Debris from last year’s earthquake and tsunami in Japan continues to arrive on the Pacific Northwest coast, leaving U.S. and Canadian mariners on edge.
On Tuesday, a dock the size of a freight-train boxcar washed ashore on an Oregon beach. The 66-by-19-by-7-foot 165-ton concrete and metal dock managed to float 5,000 miles without reports that it was seen.
"Wow, how come we didn't know about it floating around out there?" John Chapman, a research scientist at Oregon State University's Hatfield Marine Science Center, told The Associated Press. "It's definitely a dangerous marine hazard."
Click play for a report on the dock that washed up on shore.
Click play to hear a biologist describe what was found clinging to the dock or click here.

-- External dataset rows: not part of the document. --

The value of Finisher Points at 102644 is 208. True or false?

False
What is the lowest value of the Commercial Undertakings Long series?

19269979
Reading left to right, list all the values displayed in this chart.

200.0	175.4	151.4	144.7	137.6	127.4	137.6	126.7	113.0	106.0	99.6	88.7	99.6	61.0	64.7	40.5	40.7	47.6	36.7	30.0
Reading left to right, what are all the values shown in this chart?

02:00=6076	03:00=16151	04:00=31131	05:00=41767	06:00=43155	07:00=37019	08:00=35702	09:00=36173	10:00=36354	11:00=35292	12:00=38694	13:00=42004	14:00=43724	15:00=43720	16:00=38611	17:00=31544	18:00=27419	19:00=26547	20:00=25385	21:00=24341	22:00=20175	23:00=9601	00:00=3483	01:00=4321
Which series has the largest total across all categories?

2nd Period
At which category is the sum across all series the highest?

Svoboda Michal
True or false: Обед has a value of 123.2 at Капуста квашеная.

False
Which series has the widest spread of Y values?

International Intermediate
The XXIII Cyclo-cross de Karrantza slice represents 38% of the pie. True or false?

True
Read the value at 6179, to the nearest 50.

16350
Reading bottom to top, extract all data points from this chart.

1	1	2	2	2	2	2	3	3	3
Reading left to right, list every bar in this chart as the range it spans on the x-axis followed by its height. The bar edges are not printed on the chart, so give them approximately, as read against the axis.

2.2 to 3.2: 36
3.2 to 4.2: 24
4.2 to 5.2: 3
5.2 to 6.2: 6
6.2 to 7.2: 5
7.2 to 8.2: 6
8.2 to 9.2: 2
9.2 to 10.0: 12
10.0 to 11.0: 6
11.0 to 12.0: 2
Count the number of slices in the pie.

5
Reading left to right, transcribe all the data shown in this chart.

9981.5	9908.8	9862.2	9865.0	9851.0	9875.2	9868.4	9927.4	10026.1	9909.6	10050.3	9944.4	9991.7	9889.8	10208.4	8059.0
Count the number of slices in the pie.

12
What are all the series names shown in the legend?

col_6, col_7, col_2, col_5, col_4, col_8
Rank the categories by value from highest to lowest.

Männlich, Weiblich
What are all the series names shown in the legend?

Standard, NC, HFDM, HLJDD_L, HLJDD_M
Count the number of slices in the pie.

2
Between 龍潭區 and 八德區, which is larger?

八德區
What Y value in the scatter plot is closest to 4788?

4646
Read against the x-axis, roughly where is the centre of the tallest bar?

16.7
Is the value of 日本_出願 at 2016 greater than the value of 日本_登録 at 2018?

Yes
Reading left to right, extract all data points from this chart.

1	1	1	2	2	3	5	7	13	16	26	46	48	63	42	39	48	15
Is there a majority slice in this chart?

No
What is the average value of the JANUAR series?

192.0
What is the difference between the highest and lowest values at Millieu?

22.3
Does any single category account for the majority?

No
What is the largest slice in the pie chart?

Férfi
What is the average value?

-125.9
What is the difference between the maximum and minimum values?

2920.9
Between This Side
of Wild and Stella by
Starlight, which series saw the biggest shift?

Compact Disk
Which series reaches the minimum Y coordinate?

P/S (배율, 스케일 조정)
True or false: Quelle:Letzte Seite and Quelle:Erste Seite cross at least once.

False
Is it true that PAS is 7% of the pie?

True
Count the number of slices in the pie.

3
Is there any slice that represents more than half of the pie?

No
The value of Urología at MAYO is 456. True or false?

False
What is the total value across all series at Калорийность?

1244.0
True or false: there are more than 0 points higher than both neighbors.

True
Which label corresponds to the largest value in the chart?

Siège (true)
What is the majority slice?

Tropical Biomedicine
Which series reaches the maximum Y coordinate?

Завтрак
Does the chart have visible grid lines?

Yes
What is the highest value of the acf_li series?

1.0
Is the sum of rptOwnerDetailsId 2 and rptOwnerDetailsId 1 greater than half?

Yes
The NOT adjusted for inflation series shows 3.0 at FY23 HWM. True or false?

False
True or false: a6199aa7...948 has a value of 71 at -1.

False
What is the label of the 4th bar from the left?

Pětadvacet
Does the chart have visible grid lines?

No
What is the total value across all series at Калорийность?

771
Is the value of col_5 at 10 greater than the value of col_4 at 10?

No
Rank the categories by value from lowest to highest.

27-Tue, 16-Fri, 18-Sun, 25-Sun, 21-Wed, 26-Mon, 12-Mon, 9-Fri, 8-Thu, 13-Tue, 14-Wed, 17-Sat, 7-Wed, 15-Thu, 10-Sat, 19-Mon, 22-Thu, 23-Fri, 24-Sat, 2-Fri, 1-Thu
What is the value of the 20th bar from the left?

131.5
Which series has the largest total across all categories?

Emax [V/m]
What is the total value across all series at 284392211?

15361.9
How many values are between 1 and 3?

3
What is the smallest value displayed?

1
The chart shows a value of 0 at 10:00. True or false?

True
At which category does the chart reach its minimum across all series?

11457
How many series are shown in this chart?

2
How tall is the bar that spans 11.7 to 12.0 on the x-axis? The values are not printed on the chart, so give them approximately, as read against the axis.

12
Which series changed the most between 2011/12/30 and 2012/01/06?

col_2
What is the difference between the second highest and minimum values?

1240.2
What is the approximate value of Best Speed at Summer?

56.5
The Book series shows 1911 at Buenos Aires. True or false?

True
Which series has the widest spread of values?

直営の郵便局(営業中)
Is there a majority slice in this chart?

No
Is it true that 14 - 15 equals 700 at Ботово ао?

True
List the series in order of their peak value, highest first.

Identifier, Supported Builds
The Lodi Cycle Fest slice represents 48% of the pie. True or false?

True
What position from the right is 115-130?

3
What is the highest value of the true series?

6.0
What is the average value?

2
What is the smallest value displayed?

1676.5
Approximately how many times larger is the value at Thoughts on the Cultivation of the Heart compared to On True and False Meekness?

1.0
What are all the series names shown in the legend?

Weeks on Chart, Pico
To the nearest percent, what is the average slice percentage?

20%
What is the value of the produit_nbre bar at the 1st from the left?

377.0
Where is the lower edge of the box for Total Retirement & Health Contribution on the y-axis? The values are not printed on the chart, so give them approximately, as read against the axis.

On Monday, people reported seeing the dock offshore near Agate Beach a mile north of Newport, Ore. Shortly after the dock made landfall at high tide it was checked for radiation and found to be negative.
A metal placard bearing Japanese writing was attached to the dock, and it was forwarded to the Japanese Consulate in Portland, Ore., for review.
The dock is the latest notable piece of debris to cross the Pacific.
A Harley-Davidson motorcycle in a crate came ashore in British Columbia. A soccer ball from Japan washed up in Alaska. In April, the Coast Guard sank a Japanese "ghost ship" that was floating in shipping lanes off Alaska's southeast coast.
It's a warning sign that debris from the disaster is reaching the U.S. coast much sooner than predicted, The Oregonian reports.
"This stuff is coming a lot faster than we thought it was," Tom Towslee, a spokesman for U.S. Sen. Ron Wyden (D-Ore.), told the newspaper. "It's starting, and at least nine months ahead of schedule as far as I can tell."
Experts had thought it might be March 2013 before major pieces of debris hit the coast of North America.